[[ Record set, beginning ]]
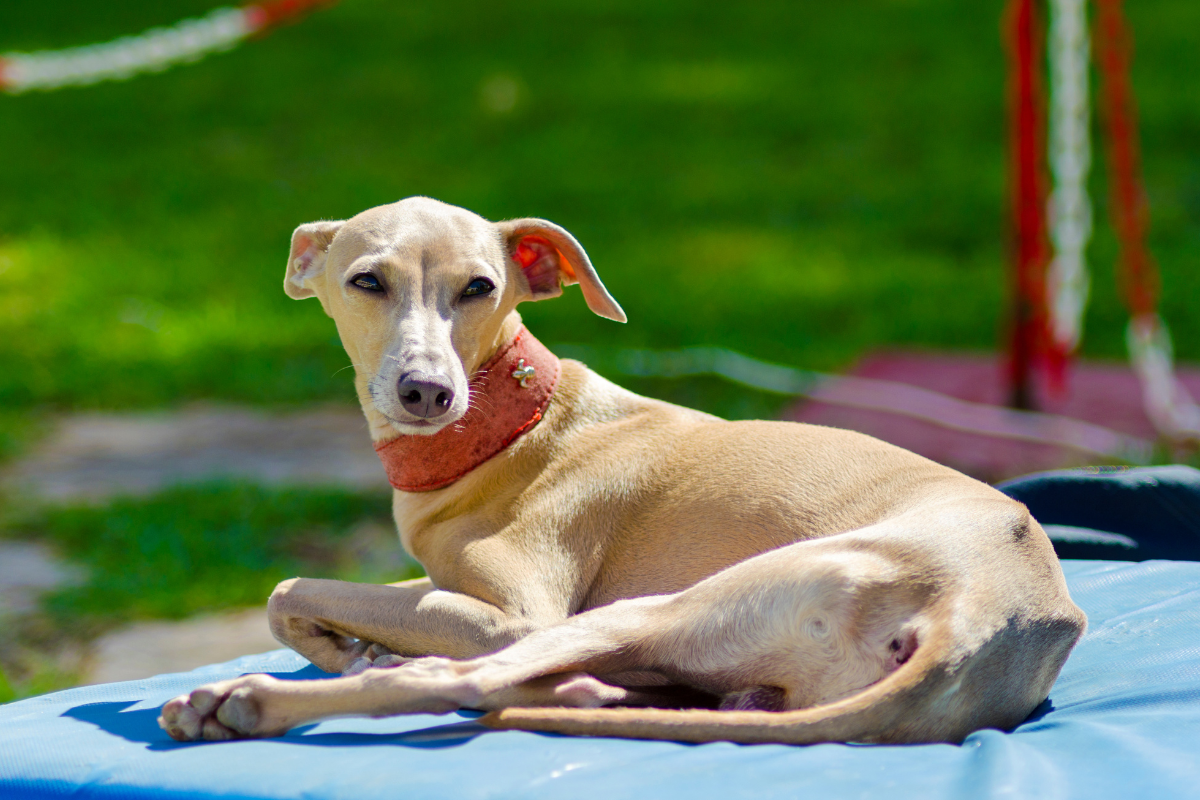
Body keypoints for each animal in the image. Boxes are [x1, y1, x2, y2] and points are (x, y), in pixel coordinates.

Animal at [157, 195, 1089, 743]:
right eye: (365, 280)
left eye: (479, 287)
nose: (426, 392)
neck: (512, 429)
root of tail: (983, 620)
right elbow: (307, 598)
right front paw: (346, 643)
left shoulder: (515, 613)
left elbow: (292, 586)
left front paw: (341, 647)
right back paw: (582, 696)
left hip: (660, 607)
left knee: (459, 680)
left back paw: (243, 702)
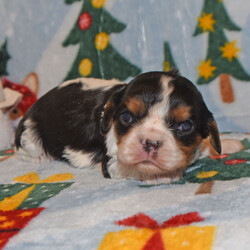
[[ Record set, end ]]
Exercise description. Reproduce the material exactly. Pictures stay out.

Answer box.
Body keypoints for each animal in the image. Boxes are [x1, y1, x2, y2] and points are (x, y), in pixel coordinates.

Animal at [157, 195, 1089, 743]:
right eye: (365, 280)
left eye: (479, 287)
nose: (426, 392)
neck: (512, 429)
root of tail: (983, 620)
right elbow: (307, 598)
right front paw: (346, 643)
left shoulder: (515, 613)
left elbow: (292, 586)
left front paw: (341, 647)
right back paw: (582, 696)
left hip: (660, 607)
left knee: (459, 680)
left back paw: (243, 702)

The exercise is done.